*Document source*:

L’histoire est entrecoupée de courtes interviews de femmes du village dans lesquelles elles racontent la légende d’une mariée emportée par l’eau. L’eau, en l’occurrence la rivière, est tombée amoureuse de quelques jeunes femmes du village. Lorsque cela s’est produit, l’eau les a entraînées avec elle. Entre ce mélange de réalité et de fiction, le spectateur est confronté au combat intérieur d’une jeune fille qui vient de quitter l’enfance pour entrer dans l’âge adulte.
La région espagnole du Levante entretient une relation complexe avec l’eau. Les habitants vivent dans la crainte de sécheresses redoutées et sont conditionnés dans leurs activités agricoles par les détournements de rivière afin d’irriguer leurs terres. En revanche, lorsqu’il pleut et que la gota fria (la goutte froide) arrive, l’eau devient le pire ennemi des villageois. L’eau apporte le chaos, la destruction, et même la mort. Dans une région aussi marquée par cette dichotomie, il est normal que même les légendes tournent autour de la rivière Orihuela.
L’histoire d’une adolescente qui veut fuir son village
El agua est le premier film d’Elena López Riera. Après avoir réalisé plusieurs courts-métrages, elle a voulu à cette occasion montrer une vision très personnelle sur l’adolescence. Le film a été entièrement tourné à Orihuela, le village natal d’Elena López Riera. Le film est le prétexte pour raconter l’histoire d’une jeune adolescente qui veut fuir son village et ne pas finir comme sa mère, une vieille fille isolée qui apporte le malheur. Il n’y a pas d’avenir pour Ana à Orihuela.
El agua est, avant tout, un regard singulier sur la campagne et les gens qui la peuplent, sans paternalisme ni diabolisation. C’était la vision d’Elena López Riera, la réalisatrice, lorsqu’elle a décidé de quitter Orihuela pour faire des films. Comme elle l’a déclaré à de nombreuses reprises, elle a voulu montrer la manière dont les femmes de sa famille et ses voisins ont transmis ces histoires de génération en génération. Des histoires dans lesquelles réalité et fiction se sont mélangées, donnant lieu à un réalisme fantastique qu’elle a très bien rendu dans son film.
Il y a surtout dans El agua un portrait contre le machisme hérité et ancré. Un machisme qui se transmet à travers des légendes qui font peur aux jeunes femmes pour qu’elles ne partent pas, pour qu’elles soient dociles, parce que « le monde est macho, et les légendes aussi ». « Des mythologies sont créées. Regardez l’engouement que suscite à nouveau l’horoscope. Les mythologies répondent au besoin de cristalliser beaucoup de choses que la société veut maintenir, comme les rôles, et un moyen très efficace d’y parvenir est de recourir aux légendes. Il y a les contes populaires. Pensez au Petit Chaperon rouge, qui dit de ne pas sortir la nuit ou le loup vous mangera. Ce n’est pas un hasard s’ils se focalisent sur le corps des femmes pour les réprimer, ou sur leurs désirs, pour qu’elles ne sortent pas seules. C’est un reflet de la société », explique Elena López Riera.

*Informations affichées*:
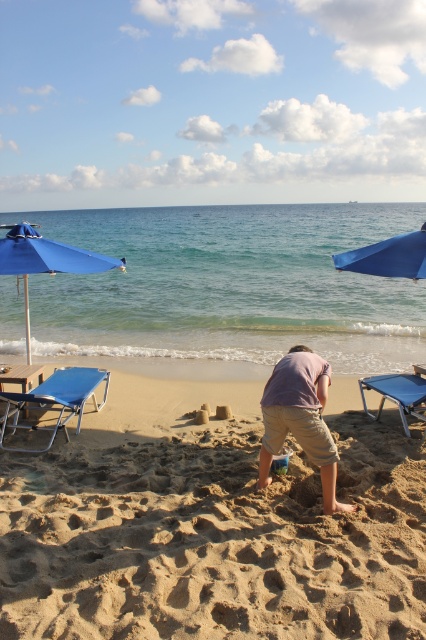
Find the location of a particular element. The height and width of the screenshot is (640, 426). blue fabric umbrella at upper center is located at coordinates (388, 257).

Can you confirm if blue fabric umbrella at upper center is taller than blue fabric umbrella at right?

Yes, blue fabric umbrella at upper center is taller than blue fabric umbrella at right.

Find the location of a particular element. blue fabric umbrella at upper center is located at coordinates (388, 257).

Between fine-grained sand at center and blue fabric umbrella at upper center, which one appears on the right side from the viewer's perspective?

Positioned to the right is blue fabric umbrella at upper center.

Is fine-grained sand at center closer to the viewer compared to blue fabric umbrella at upper center?

That is True.

Between point (126, 378) and point (365, 256), which one is positioned behind?

Point (126, 378)

You are a GUI agent. You are given a task and a screenshot of the screen. Output one action in this format:
    pyautogui.click(x=<x>, y=<y>)
    Task: Click on the fine-grained sand at center
    This screenshot has height=640, width=426.
    Given the screenshot: What is the action you would take?
    pyautogui.click(x=212, y=525)

Which is in front, point (31, 474) or point (299, 410)?

Point (299, 410)

From the picture: Can you confirm if fine-grained sand at center is shorter than pink cotton shirt at center?

Correct, fine-grained sand at center is not as tall as pink cotton shirt at center.

Identify the location of fine-grained sand at center. (212, 525).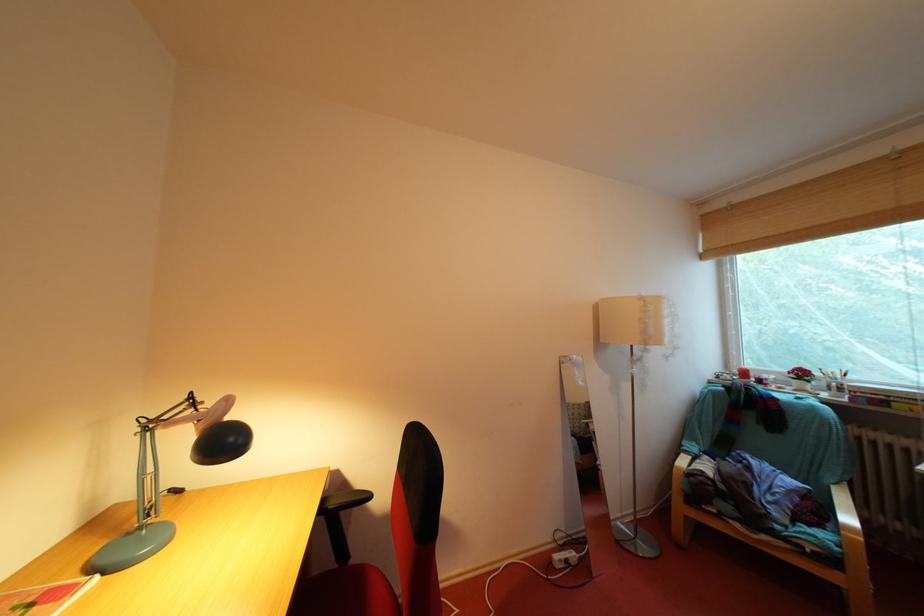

*Défis à relever*:
1. Dans le texte consacré au film El agua, résumez sous forme de liste le paragraphe qui commence par « La région espagnole du Levante » en conservant ses faits essentiels.
2. Reproduisez fidèlement un passage du texte sur le film El agua. Commencez aux mots « Il y a surtout » et arrêtez-vous après « explique Elena López Riera. ».
3. Reprenez le texte consacré au film El agua après sa dernière phrase et poursuivez-le.

*Liste des réponses*:
1.
Le Levante espagnol entretient un rapport ambivalent avec l'eau :
- les habitants redoutent les sécheresses, et leurs activités agricoles dépendent des détournements de rivière qui irriguent leurs terres ;
- quand la pluie tombe et que survient la gota fria, l'eau devient au contraire le pire ennemi des villageois et apporte chaos, destruction et même mort ;
- cette dichotomie explique que même les légendes de la région tournent autour de la rivière Orihuela.

2.
Il y a surtout dans El agua un portrait contre le machisme hérité et ancré. Un machisme qui se transmet à travers des légendes qui font peur aux jeunes femmes pour qu’elles ne partent pas, pour qu’elles soient dociles, parce que « le monde est macho, et les légendes aussi ». « Des mythologies sont créées. Regardez l’engouement que suscite à nouveau l’horoscope. Les mythologies répondent au besoin de cristalliser beaucoup de choses que la société veut maintenir, comme les rôles, et un moyen très efficace d’y parvenir est de recourir aux légendes. Il y a les contes populaires. Pensez au Petit Chaperon rouge, qui dit de ne pas sortir la nuit ou le loup vous mangera. Ce n’est pas un hasard s’ils se focalisent sur le corps des femmes pour les réprimer, ou sur leurs désirs, pour qu’elles ne sortent pas seules. C’est un reflet de la société », explique Elena López Riera.

3.
Il s’agit d’un film à la photographie très soignée et qui présente tous les lieux avec une grande sensibilité. Parce que c’est le village natal de la réalisatrice et le territoire de ses propres expériences. L’intrigue montre le quotidien d’Ana, l’adolescente rebelle, le décor où elle évolue sont le café appartenant à sa mère et à sa grand-mère, l’usine, l’exploitation agricole où travaille José, son petit ami, des lieux associés à la classe ouvrière et aux classes sociales démunis.
On ne peut manquer de souligner la qualité des prestations des acteurs, notamment celle de la jeune Luna Pamiés, l’une des grandes promesses du cinéma espagnol, dans le rôle d’Ana. La partie la plus difficile de ce film a été le casting, nous dit la réalisatrice, un long travail qui a duré un an et demi. Elle a voulu être aussi proche de la réalité que possible, c’est pourquoi la plupart des acteurs ne sont pas des professionnels, à l’exception des actrices qui jouent la mère et la grand-mère d’Ana : la magnifique Bárbara Lennie et Nieve de Medina. L’objectif pour la réalisatrice était de coller à la réalité. Un pari réussi, autant Luna Pamiés, l’actrice principale, que les jeunes qui l’accompagnent transmettent une proximité et une spontanéité, très difficile à obtenir à l’écran.
Le film El agua nous emmène dans un espace où deux réalités coexistent : les mythes anciens et la modernité. Et la réalisatrice parvient à entremêler les deux mondes sans perdre l’essence de l’un ou de l’autre.
El agua a été nominé en Espagne pour les prix Goya du meilleur réalisateur et de la meilleure actrice et présenté en première à Cannes en 2022, dans le cadre de la Quinzaine des réalisateurs où le film a conquis le Festival.
Le film sortira dans les salles le 1er mars.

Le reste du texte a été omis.